EXERCISE BRIEF
Starting at the line that holds "hfov_deg: 20.9", quote every line through the end of the records, both boundary lines included. Omit the pictures.

Start of THE DATA

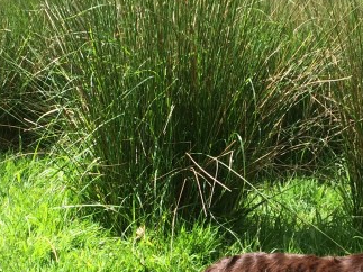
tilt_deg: -17.2
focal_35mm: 92
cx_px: 316
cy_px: 244
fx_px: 964
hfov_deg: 20.9
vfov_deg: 15.9
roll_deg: -5.6
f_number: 2.2
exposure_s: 1/838
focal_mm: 4.15
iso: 32
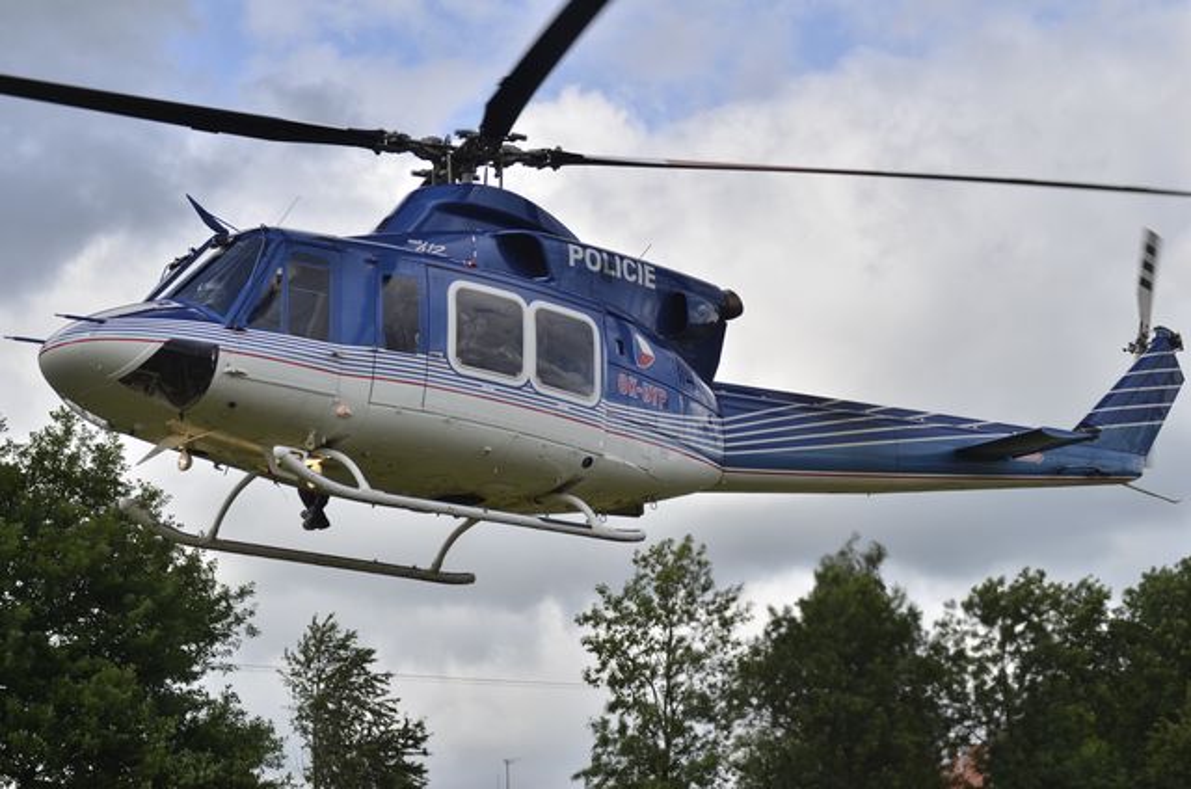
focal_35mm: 105
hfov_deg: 19.5
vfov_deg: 13.0
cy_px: 394
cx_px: 596
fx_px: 3467
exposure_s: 1/1250
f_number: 3.5
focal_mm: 70
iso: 100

End of THE DATA

RESPONSE AREA
hfov_deg: 20.9
vfov_deg: 15.9
roll_deg: -5.6
f_number: 2.2
exposure_s: 1/838
focal_mm: 4.15
iso: 32
focal_35mm: 105
hfov_deg: 19.5
vfov_deg: 13.0
cy_px: 394
cx_px: 596
fx_px: 3467
exposure_s: 1/1250
f_number: 3.5
focal_mm: 70
iso: 100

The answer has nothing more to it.